▶ **Yang Harus Dikerjakan**:
1) Tulis ulang bagian artikel tentang SK HPH di Kalbar, semuanya mulai dari "Sabtu, 25 November" terus sampai "dengan SK tersebut.", tanpa mengubah satu kata pun.
2) Lanjutkan artikel tentang SK HPH di Kalbar itu, dimulai sesudah kalimat terakhir yang tercantum.

▶ **Teks Dokumen**:
Saturday, November 25, 2000

SK HPH Lecehkan Adat

Equator On Line

Sabtu, 25 November 2000


Mecer: Menguntungkan Kroni

Pontianak,- SK Gubernur Kalbar No 389/2000 tentang juklak pemberian HPH di bawah 10.000 hektare, dikecam keras. Bahkan, anggota MPR-RI Utusan Golongan Minoritas Dayak, Drs Anselmus Robertus Mecer, menilai Gubernur HA Aswin tidak memiliki etika dengan SK tersebut.

“Selaku anggota MPR-RI mewakili masyarakat Dayak se Kalimantan, saya tegas-tegas menyatakan, Surat Keputusan itu mesti dicabut, apapun alasannya. Aplikasi SK itu nantinya jelas-jelas melecehkan masyarakat adat,” kata AR Mecer kepada EQUATOR Jum’at (24/11) kemarin.

Menurut Mecer, penerapan SK HPH dimaksud akan menghancurkan keberadaan masyarakat adat secara sistematis, kontraproduktif terhadap tujuan mulia pembangunan, tidak mensejahterakan masyarakat dalam berbagai strata kehidupan.

Masyarakat akan kembali menjadi penonton untuk kesekian kalinya di tengah lajunya program pembangunan. Sumberdaya alam di depan kelopak mata masyarakat adat, akan dieksploitasi kalangan berduit di kota, dengan atas nama ini dan itu.

“Lahan 10 ribu hektare itu bukan sedikit. Pengeksploitasinya mesti menggunakan peralatan berat. Pertanyaan saya, apa mungkin orang desa mampu? Saya melihat ketentuan itu hanya menguntungkan kaum berduit memiliki akses dengan elit kekuasaan,” katanya.

[Entri Koleksi]
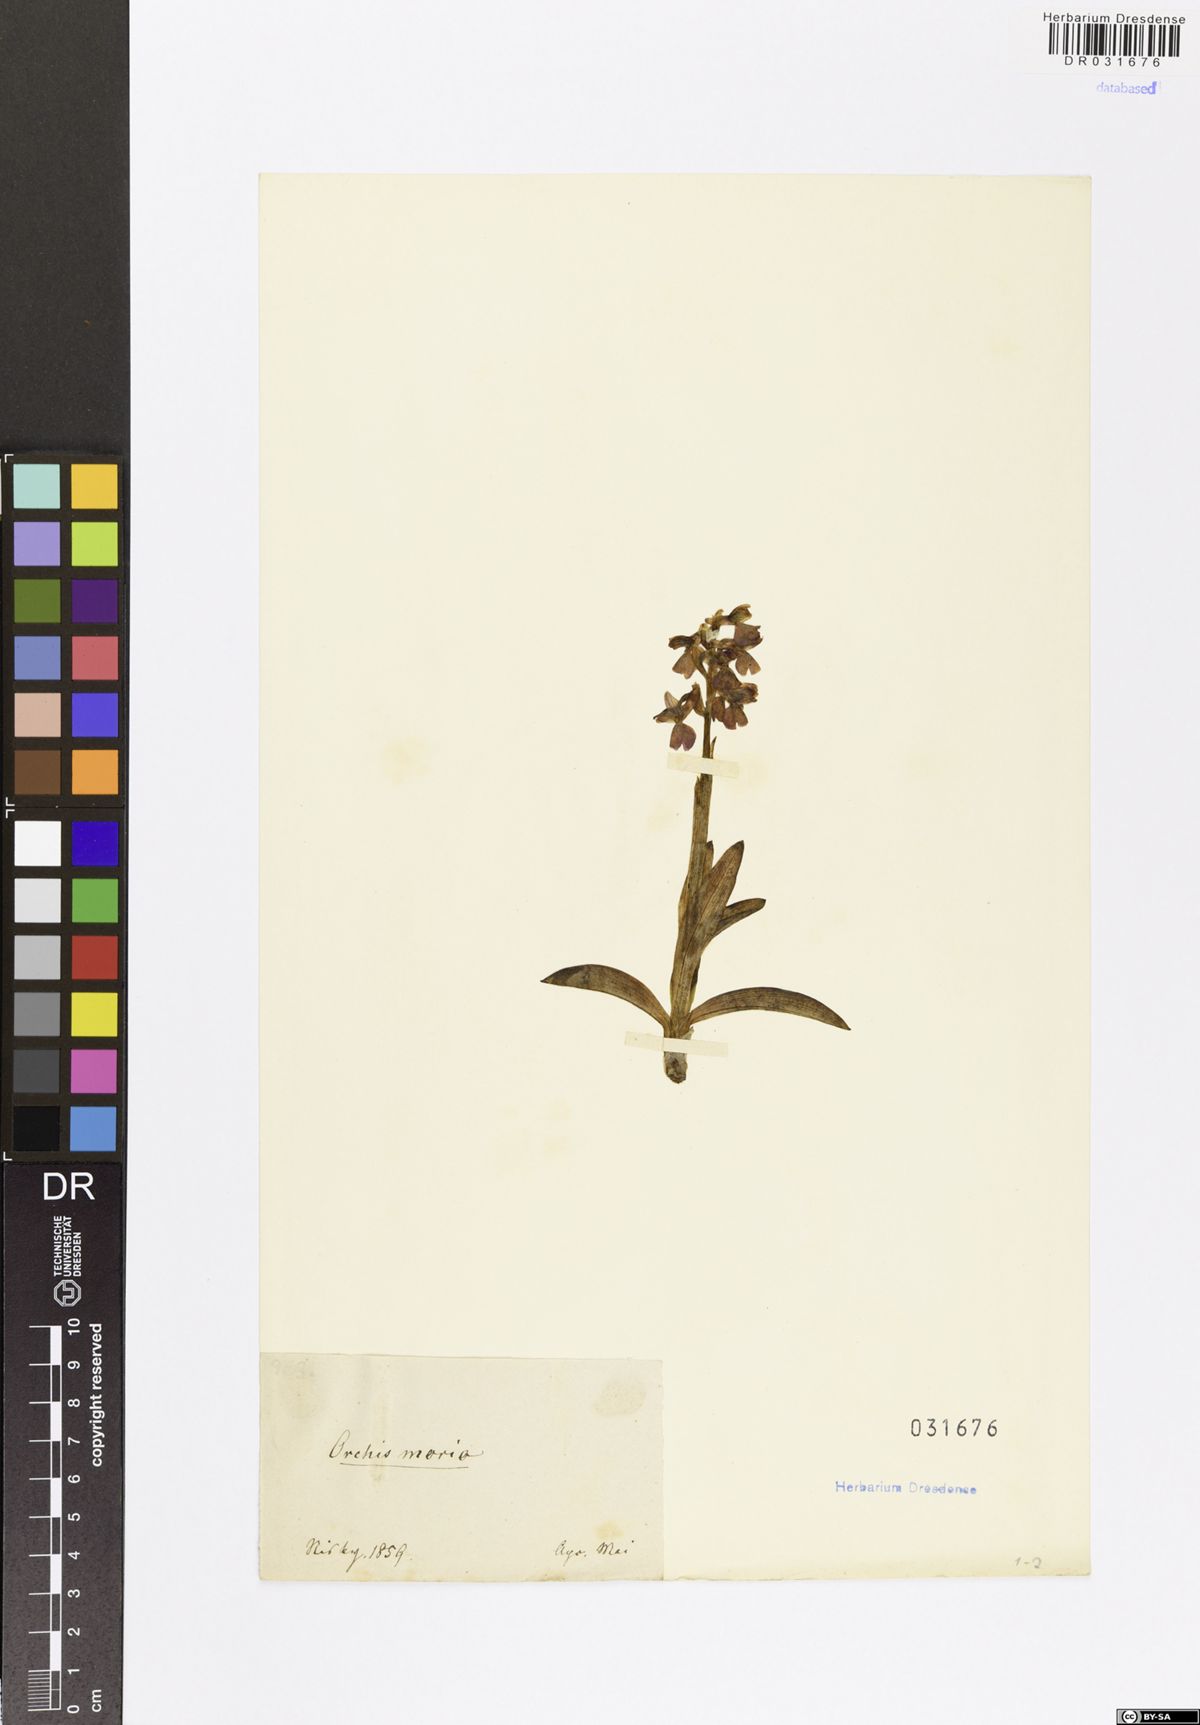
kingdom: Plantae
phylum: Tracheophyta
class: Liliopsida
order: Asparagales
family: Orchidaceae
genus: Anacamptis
...
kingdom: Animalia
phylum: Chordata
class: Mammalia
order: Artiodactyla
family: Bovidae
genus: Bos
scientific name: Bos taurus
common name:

▶ **Penyelesaian Soal**:
1)
Sabtu, 25 November 2000


Mecer: Menguntungkan Kroni

Pontianak,- SK Gubernur Kalbar No 389/2000 tentang juklak pemberian HPH di bawah 10.000 hektare, dikecam keras. Bahkan, anggota MPR-RI Utusan Golongan Minoritas Dayak, Drs Anselmus Robertus Mecer, menilai Gubernur HA Aswin tidak memiliki etika dengan SK tersebut.

2)
Mecer mengatakan, melalui surat keputusannya menunjukkan Aswin sama sekali tidak memiliki moral keberpihakan terhadap masyarakat kecil dalam menjabarkan program pembangunan. “Aswin hanya berorientasi kepada kepentingan kelompok dan kroninya, sehingga program pembangunan selalu tumpang tindih, tanpa ujung pangkal,” kata Mecer.

Dewasa ini rencana tataruang wilayah propinsi tentang lahan peruntukan semakin tidak jelas, tumpang tindih, tanpa ada upaya konkret melakukan pembenahan mendasar, agar konflik horizontal setidaknya mampu diminalisir.

Ironisnya jika terjadi konflik kepentingan dengan perusahaan menyangkut kepemilikan lahan, aparat keamanan dibenturkan dengan masyarakat. Sementara si pembuat keputusan, melepaskan tanggungjawab.

“Jika masalah ini tidak dibenahi secara tuntas, sampai kapanpun konflik kepentingan akan tetap terjadi. Apalagi pemberian HPH di bawah 10 ribu hektare, bersentuhan langsung dengan sumber mata pencaharian masyarakat adat yang selama ini menggantungkan hidup dari hasil hutan,” katanya.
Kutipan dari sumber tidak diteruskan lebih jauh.